**The problem**
Extend the post on proving that f(1/2) is irrational for a power series with coefficients in {0, 1}, starting right after its last sentence.

**Provided passage**
Segment Open

I'm trying to prove this original statement :
Let suppose that $f$ is a function that admits a Taylor expansion such that $$ \forall x\in \mathbb{R}, \ > f\left(x\right)=\sum_{n=0}^{+\infty}a_nx^n $$ with $a_n \in \left\{0,1\right\}$ and that $$f\left(\frac{2}{3}\right)=\frac{3}{2}$$
Prove that $\displaystyle f\left(\frac{1}{2}\right)$ is irrational.

Segment Closed

(Stored data entries)
Segment Open

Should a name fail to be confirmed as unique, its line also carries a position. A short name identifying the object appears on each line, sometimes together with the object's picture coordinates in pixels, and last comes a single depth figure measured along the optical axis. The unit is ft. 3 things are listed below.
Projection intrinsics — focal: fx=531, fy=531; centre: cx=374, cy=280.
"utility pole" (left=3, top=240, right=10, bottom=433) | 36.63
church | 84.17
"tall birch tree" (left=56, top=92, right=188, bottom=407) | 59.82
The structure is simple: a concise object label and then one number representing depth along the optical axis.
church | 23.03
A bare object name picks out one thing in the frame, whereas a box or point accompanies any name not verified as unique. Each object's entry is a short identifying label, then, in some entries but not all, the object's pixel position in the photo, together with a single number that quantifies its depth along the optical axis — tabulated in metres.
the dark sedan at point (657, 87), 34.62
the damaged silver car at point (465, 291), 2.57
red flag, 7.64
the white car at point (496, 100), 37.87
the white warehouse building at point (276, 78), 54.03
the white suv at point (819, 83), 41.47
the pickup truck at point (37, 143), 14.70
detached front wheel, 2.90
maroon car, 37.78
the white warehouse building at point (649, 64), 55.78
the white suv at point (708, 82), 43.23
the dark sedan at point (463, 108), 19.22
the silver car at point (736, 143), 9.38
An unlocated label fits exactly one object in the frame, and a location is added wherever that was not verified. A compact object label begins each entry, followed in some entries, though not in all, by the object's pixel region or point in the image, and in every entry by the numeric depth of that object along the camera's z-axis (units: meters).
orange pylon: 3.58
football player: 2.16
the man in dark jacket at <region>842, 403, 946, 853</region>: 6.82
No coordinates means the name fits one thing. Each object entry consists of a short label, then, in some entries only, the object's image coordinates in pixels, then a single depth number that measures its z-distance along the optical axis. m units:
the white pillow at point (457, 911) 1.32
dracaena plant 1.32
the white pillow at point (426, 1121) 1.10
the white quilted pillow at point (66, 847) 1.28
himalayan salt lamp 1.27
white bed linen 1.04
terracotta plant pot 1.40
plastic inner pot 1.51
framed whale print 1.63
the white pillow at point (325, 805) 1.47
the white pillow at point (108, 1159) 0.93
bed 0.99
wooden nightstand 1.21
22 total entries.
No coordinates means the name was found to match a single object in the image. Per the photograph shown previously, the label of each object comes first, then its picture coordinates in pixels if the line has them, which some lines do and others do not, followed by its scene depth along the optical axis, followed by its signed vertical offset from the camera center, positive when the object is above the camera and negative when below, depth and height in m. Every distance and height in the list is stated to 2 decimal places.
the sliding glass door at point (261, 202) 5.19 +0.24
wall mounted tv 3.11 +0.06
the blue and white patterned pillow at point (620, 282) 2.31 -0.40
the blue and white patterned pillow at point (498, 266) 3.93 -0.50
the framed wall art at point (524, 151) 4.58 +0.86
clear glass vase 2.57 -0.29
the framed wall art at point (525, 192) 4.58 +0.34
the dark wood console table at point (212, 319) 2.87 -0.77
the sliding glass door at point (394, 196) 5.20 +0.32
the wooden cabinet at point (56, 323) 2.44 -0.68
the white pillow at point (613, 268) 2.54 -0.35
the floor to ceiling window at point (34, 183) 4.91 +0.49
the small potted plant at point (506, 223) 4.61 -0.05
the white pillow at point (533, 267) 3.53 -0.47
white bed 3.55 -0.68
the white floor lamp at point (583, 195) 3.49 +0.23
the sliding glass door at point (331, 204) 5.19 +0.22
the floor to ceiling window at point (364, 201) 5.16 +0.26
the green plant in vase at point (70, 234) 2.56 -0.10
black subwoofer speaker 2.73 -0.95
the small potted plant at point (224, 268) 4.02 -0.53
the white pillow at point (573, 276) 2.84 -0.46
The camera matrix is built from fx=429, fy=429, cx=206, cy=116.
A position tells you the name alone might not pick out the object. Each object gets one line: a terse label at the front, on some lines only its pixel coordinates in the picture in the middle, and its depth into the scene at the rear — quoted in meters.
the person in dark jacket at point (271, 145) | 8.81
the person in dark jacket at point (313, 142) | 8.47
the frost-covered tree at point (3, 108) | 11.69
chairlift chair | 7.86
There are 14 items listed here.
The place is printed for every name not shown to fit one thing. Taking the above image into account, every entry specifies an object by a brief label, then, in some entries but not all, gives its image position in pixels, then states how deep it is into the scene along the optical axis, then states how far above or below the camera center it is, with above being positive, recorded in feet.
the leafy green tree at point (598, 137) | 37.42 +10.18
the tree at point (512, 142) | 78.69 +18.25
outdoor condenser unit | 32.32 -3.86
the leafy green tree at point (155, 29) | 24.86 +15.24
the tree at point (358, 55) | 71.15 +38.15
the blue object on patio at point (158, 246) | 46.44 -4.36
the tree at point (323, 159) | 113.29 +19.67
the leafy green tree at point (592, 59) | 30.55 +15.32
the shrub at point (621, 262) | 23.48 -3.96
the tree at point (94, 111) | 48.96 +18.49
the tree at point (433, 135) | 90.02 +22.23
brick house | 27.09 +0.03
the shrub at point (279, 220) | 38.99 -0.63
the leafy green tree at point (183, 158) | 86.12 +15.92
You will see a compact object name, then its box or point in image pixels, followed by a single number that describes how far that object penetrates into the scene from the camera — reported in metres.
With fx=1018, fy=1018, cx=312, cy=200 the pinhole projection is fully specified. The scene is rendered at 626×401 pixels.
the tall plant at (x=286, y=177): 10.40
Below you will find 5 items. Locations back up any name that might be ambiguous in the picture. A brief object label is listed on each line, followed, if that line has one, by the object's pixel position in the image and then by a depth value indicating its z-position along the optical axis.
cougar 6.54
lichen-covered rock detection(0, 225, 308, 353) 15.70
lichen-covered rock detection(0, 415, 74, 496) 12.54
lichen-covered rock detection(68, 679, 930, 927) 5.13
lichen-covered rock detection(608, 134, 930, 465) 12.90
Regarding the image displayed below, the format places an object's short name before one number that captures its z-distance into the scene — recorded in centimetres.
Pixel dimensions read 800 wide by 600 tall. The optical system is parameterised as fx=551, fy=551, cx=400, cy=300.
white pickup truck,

Segment Closed

**Result**
My idea was to prove it by supposing the existence of two integers $p$ and $q$ with $p \wedge q=1$ such that $$ f\left(\frac{1}{2}\right)=\frac{p}{q} $$ and to show that there is a contradiction. With the hypothesis i only know that $$ \sum_{n=0}^{+\infty}a_n\left(\frac{2}{3}\right)^n=\frac{3}{2} $$ Maybe I could use that $$ \sum_{n=0}^{+\infty}a_n\left(\frac{2}{3}\right)^n\sum_{n=0}^{+\infty}\frac{a_n}{3^n}=\frac{3}{2}f\left(\frac{1}{2}\right) $$ and to use Cauchy's product but it seems not the right way. Any help ?